When we calculate something "modulo $m$", what we're really doing is arithmetic in the quotient ring $\mathbb Z / m \mathbb Z$, whose elements consist of the congruence classes $[a] := \{a + km \operatorname{|} k \in \mathbb Z\}$, with the arithmetic operations $+$ and $\cdot$ defined on those classes as $[a] + [b] := [a + b]$ and $[a] \cdot [b] := [a \cdot b]$. Given those definitions, we can easily check that they are consistent, in the sense that the values of $[a] + [b]$ and $[a] \cdot [b]$ do not depend on which elements $a$ and $b$ of those congruence classes we choose to represent them.
The catch is that exponentiation is not one of the ring operations defined on $\mathbb Z / m \mathbb Z$; as you've noticed, there's no way to define a binary operator $\land$ on $\mathbb Z / m \mathbb Z$ such that, given two congruence classes $[a]$ and $[b]$ in $\mathbb Z / m \mathbb Z$ and their respective representatives $a$ and $b$, $[a] \land [b] = [a ^ b]$ regardless of the choice of representatives.

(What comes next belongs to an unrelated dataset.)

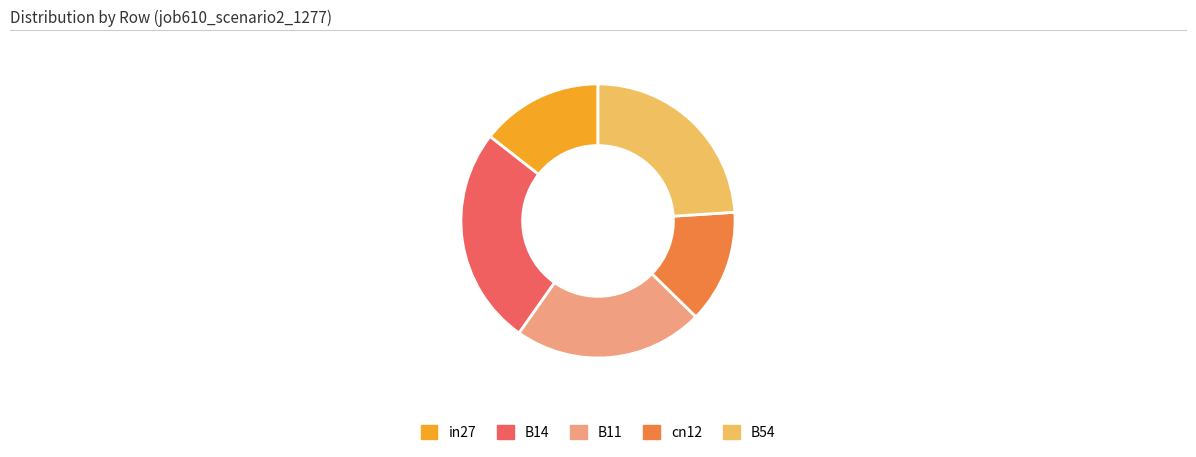

Which category has the biggest portion of the pie?

B14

Rather, we should view modular exponentiation as a (right) external binary operation on $\mathbb Z / m \mathbb Z$ over $\mathbb Z$, i.e. as a map $\land : (\mathbb Z / m \mathbb Z) \times \mathbb Z \to \mathbb Z / m \mathbb Z$ defined as $[a] \land b = [a]^b := [a^b]$, where $a \in [a] \in \mathbb Z / m \mathbb Z$ and $b \in \mathbb Z$. We can then check that this definition indeed satisfies all the laws we would expect it to, such as, in particular, that $([a]^b)^c = [a]^{b \cdot c}$.
What about Bill Dubuque's answer, then? Well, as he correctly notes, if $p$ is prime (as 17 indeed is), then Fermat's little theorem implies that $[a]^{p-1} = [a]^0 = [1]$ for all $[a] \in \mathbb Z / p \mathbb Z$. Thus, in this case, we may equally well view the exponentiation operator as being defined on $\mathbb Z / p \mathbb Z$ over $\mathbb Z / (p-1) \mathbb Z$. This can simplify calculations, as we may then reduce exponents modulo $p-1$ before applying them.